We Delight To Praise

I've been reading through some stuff that C.S. Lewis wrote, and it's amazing. It's so insightful. I love reading something that I feel but never could have put into words myself. This is a quote (kind of long) that really strikes me as amazing. It's something I've been thinking about lately. It can be kind of hard to understand the language at some points, but this passage is so worth it to sit and think through. (I put my favorite parts in italics!)

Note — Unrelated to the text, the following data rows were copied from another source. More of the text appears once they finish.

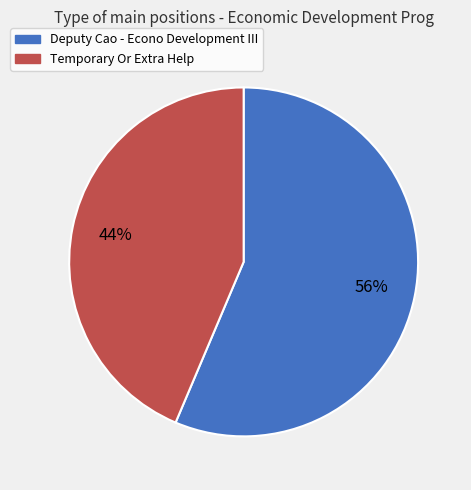

Rank the categories by value from lowest to highest.

Temporary Or Extra Help, Deputy Cao - Econo Development III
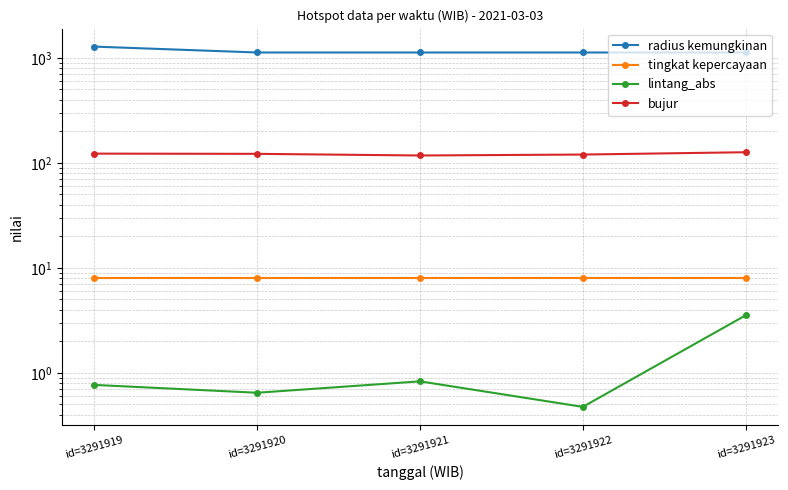

Which series has the largest total across all categories?

radius kemungkinan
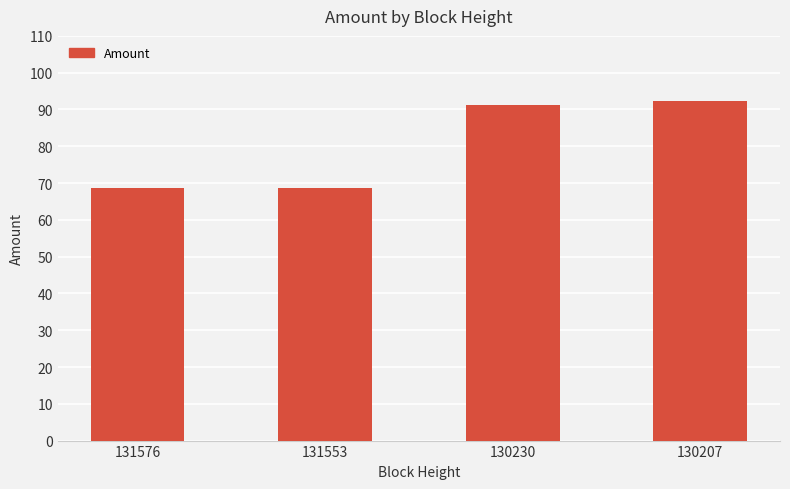

What is the sum of the values at 130207 and 131576?

160.9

"It is frustrating to have discovered a new author and not to be able to tell anyone how good he is; to come suddenly, at the turn of the road, upon some mountain valley of unexpected grandeur and then to have to keep silent because the people with you care for it no more than for a tin can in a ditch; to hear a good joke and find no one to share it with (the perfect hearer died a year ago). This is so even when our expressions are inadequate, as of course they usually are.
     But how if one could really and fully praise even such things to perfection- utterly 'get out' in poetry or music or paint the upsurge of appreciation which almost bursts you? Then indeed the object would be fully appreciated and our delight would have attained perfect development. The worthier the object, the more intense this delight would be. If it were possible for a created soul fully (I mean, up to the full measure conceivable in a finite being) to 'appreciate,' that is to love and delight in, the worthiest object of all, and simultaneously at every moment to give this delight perfect expression, then that soul would be in supreme beatitude.
    It is along these lines that I find it easiest to understand that the Christian doctrine that 'Heaven' is a state in which angels now, and men hereafter, are perpetually employed in praising God. This does not mean, as is can so dismally suggest, that it is like 'being in church.' For our 'services' both in their conduct and in our power to participate, are merely attempts at worship; never fully successful, often 99.9 percent failures, sometimes total failures.
     To see what the doctrine really means, we must suppose ourselves to be in perfect love with God- drunk with, drowned in, dissolved by, that delight which, far from remaining pent up within ourselves as incommunicable, hence hardly tolerable, bliss, flows out from us incessantly again in effortless and perfect expression, our joy no more separable from the praise in which it liberates and utters itself than the brightness a mirror receives is separable from the brightness it sheds. The Scotch catechism says that man's chief end is 'to glorify God and enjoy Him forever.' But we shall then know that these are the same thing. Fully to enjoy is to glorify. In commanding us to glorify Him, God is inviting us to enjoy Him."


Woah. Isn't that great? Just think about it.